Furthermore, said the base's spokesman, Richard Williamson, the string of citations is the result of "a disagreement between the military and the state over definitions, standards and terminology."
The state EPA this week issued an enforcement order, which says the base violated state environmental laws and the state health and safety code. The 48-year-old, 5,000-acre weapons station is the primary installation for ordnance loading and unloading of naval ships bound for Long Beach.
During a routine inspection of the facility Dec. 17, EPA investigators found 27 55-gallon containers of napalm waste and an open paper bag containing the same substance. Napalm, gasoline thickened into a gel and used in incendiary explosives, does not pose an immediate danger to the public in its solid-waste form, EPA officials said.
The napalm waste had been shipped last year from Fallbrook Naval Weapons Station in northern San Diego County, Williamson said.
According Hirsch, the Seal Beach station violated the California Hazardous Waste Facility Permit, which explicitly prohibits a facility from accepting and storing hazardous waste transferred from another site without state approval.

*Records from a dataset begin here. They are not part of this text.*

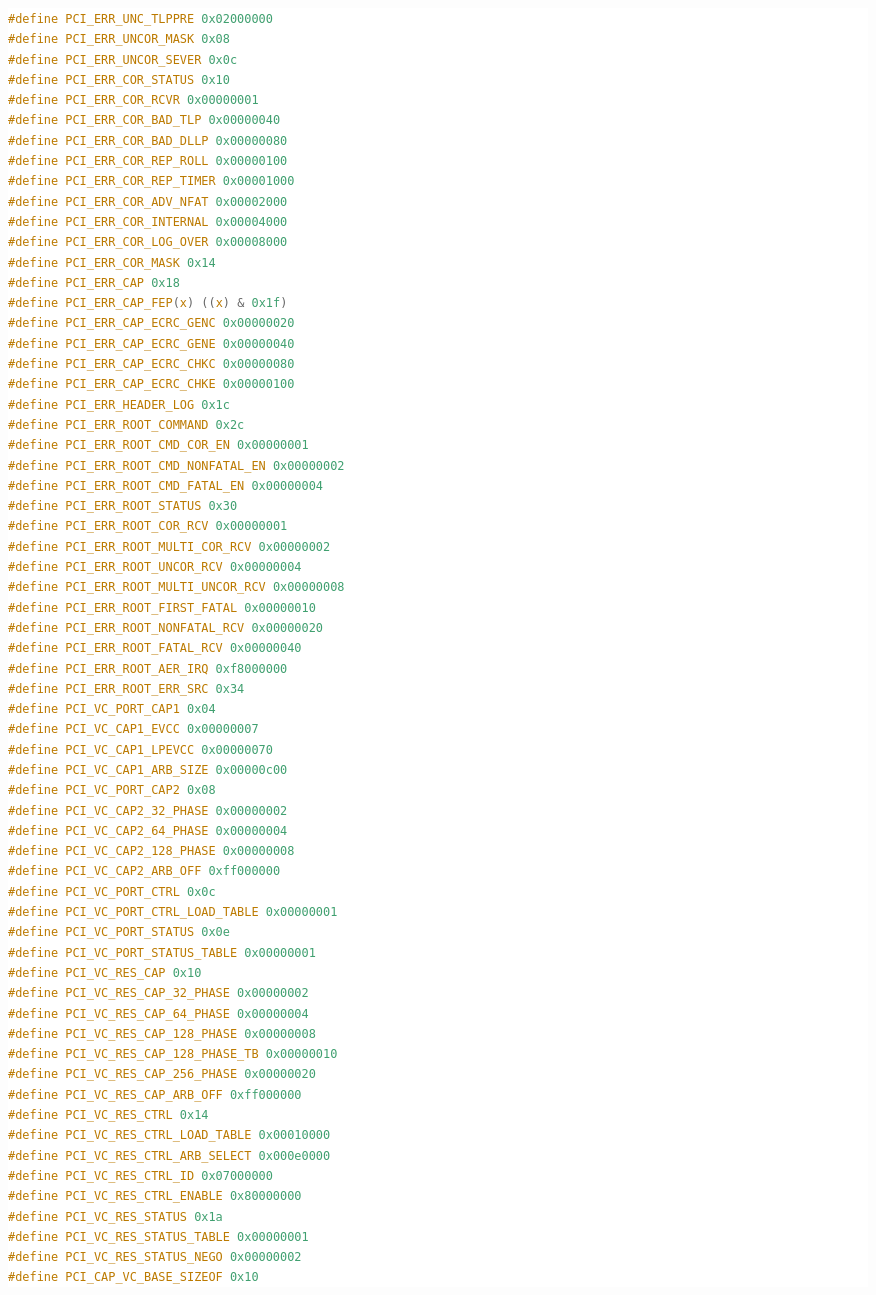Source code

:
 ```c
#define PCI_ERR_UNC_TLPPRE 0x02000000
#define PCI_ERR_UNCOR_MASK 0x08
#define PCI_ERR_UNCOR_SEVER 0x0c
#define PCI_ERR_COR_STATUS 0x10
#define PCI_ERR_COR_RCVR 0x00000001
#define PCI_ERR_COR_BAD_TLP 0x00000040
#define PCI_ERR_COR_BAD_DLLP 0x00000080
#define PCI_ERR_COR_REP_ROLL 0x00000100
#define PCI_ERR_COR_REP_TIMER 0x00001000
#define PCI_ERR_COR_ADV_NFAT 0x00002000
#define PCI_ERR_COR_INTERNAL 0x00004000
#define PCI_ERR_COR_LOG_OVER 0x00008000
#define PCI_ERR_COR_MASK 0x14
#define PCI_ERR_CAP 0x18
#define PCI_ERR_CAP_FEP(x) ((x) & 0x1f)
#define PCI_ERR_CAP_ECRC_GENC 0x00000020
#define PCI_ERR_CAP_ECRC_GENE 0x00000040
#define PCI_ERR_CAP_ECRC_CHKC 0x00000080
#define PCI_ERR_CAP_ECRC_CHKE 0x00000100
#define PCI_ERR_HEADER_LOG 0x1c
#define PCI_ERR_ROOT_COMMAND 0x2c
#define PCI_ERR_ROOT_CMD_COR_EN 0x00000001
#define PCI_ERR_ROOT_CMD_NONFATAL_EN 0x00000002
#define PCI_ERR_ROOT_CMD_FATAL_EN 0x00000004
#define PCI_ERR_ROOT_STATUS 0x30
#define PCI_ERR_ROOT_COR_RCV 0x00000001
#define PCI_ERR_ROOT_MULTI_COR_RCV 0x00000002
#define PCI_ERR_ROOT_UNCOR_RCV 0x00000004
#define PCI_ERR_ROOT_MULTI_UNCOR_RCV 0x00000008
#define PCI_ERR_ROOT_FIRST_FATAL 0x00000010
#define PCI_ERR_ROOT_NONFATAL_RCV 0x00000020
#define PCI_ERR_ROOT_FATAL_RCV 0x00000040
#define PCI_ERR_ROOT_AER_IRQ 0xf8000000
#define PCI_ERR_ROOT_ERR_SRC 0x34
#define PCI_VC_PORT_CAP1 0x04
#define PCI_VC_CAP1_EVCC 0x00000007
#define PCI_VC_CAP1_LPEVCC 0x00000070
#define PCI_VC_CAP1_ARB_SIZE 0x00000c00
#define PCI_VC_PORT_CAP2 0x08
#define PCI_VC_CAP2_32_PHASE 0x00000002
#define PCI_VC_CAP2_64_PHASE 0x00000004
#define PCI_VC_CAP2_128_PHASE 0x00000008
#define PCI_VC_CAP2_ARB_OFF 0xff000000
#define PCI_VC_PORT_CTRL 0x0c
#define PCI_VC_PORT_CTRL_LOAD_TABLE 0x00000001
#define PCI_VC_PORT_STATUS 0x0e
#define PCI_VC_PORT_STATUS_TABLE 0x00000001
#define PCI_VC_RES_CAP 0x10
#define PCI_VC_RES_CAP_32_PHASE 0x00000002
#define PCI_VC_RES_CAP_64_PHASE 0x00000004
#define PCI_VC_RES_CAP_128_PHASE 0x00000008
#define PCI_VC_RES_CAP_128_PHASE_TB 0x00000010
#define PCI_VC_RES_CAP_256_PHASE 0x00000020
#define PCI_VC_RES_CAP_ARB_OFF 0xff000000
#define PCI_VC_RES_CTRL 0x14
#define PCI_VC_RES_CTRL_LOAD_TABLE 0x00010000
#define PCI_VC_RES_CTRL_ARB_SELECT 0x000e0000
#define PCI_VC_RES_CTRL_ID 0x07000000
#define PCI_VC_RES_CTRL_ENABLE 0x80000000
#define PCI_VC_RES_STATUS 0x1a
#define PCI_VC_RES_STATUS_TABLE 0x00000001
#define PCI_VC_RES_STATUS_NEGO 0x00000002
#define PCI_CAP_VC_BASE_SIZEOF 0x10
```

Williamson argued that the base did not need the state EPA's permission to receive the waste because the Fallbrook facility is an annex of the Sea Beach station, not a separate facility.
Also, he added, the base has complied with the state permit, which gives a facility 90 days to remove hazardous material shipped in from elsewhere.
After receiving the state EPA's notice of the violations in January, Williamson said, the base removed all 27 drums and the paper bag containing the waste.
Hirsch said the EPA has not been notified that the napalm waste has been removed and added that there remains the question of the chemical coming from another facility.
"If they say Fallbrook is a part of their facility, then we have a disagreement," Hirsch said.
The Seal Beach base has many such disagreements with the EPA and its notice of violations, said Williamson, who added that many "of the so-called violations we don't think are violations."
He noted the state's citation that the base did not post no-smoking signs near a chemical storage area.
"We are a no-smoking facility, that's why we didn't have the signs," Williamson said. "After we received notice in January, we put up the signs and told them in our reply in March that the signs were there. Still, they cited us."
The base was also cited for incorrect labeling on waste containers, inadequate record-keeping, open containers holding hazardous waste, waste stored in an unauthorized area, failure to have spill-detection gauges on storage tanks, cracks on the floor of a storage room and insufficient aisle space in a storage area.
Since January, the base has corrected its labeling procedures, placed the necessary detection equipment on the tanks and contracted to have the floor fixed, Williamson said.
As for aisle space, he said: "We've told them for three years to tell us what kind of space they're talking about, but they never tell us. We are willing to work with the state, and we take the notice seriously, and we want to run a very aggressive environmentally safe program. We just need to sit down together and talk it out."
The Navy has two weeks either to discuss the violations and fine with the state or to appeal to an administrative law judge.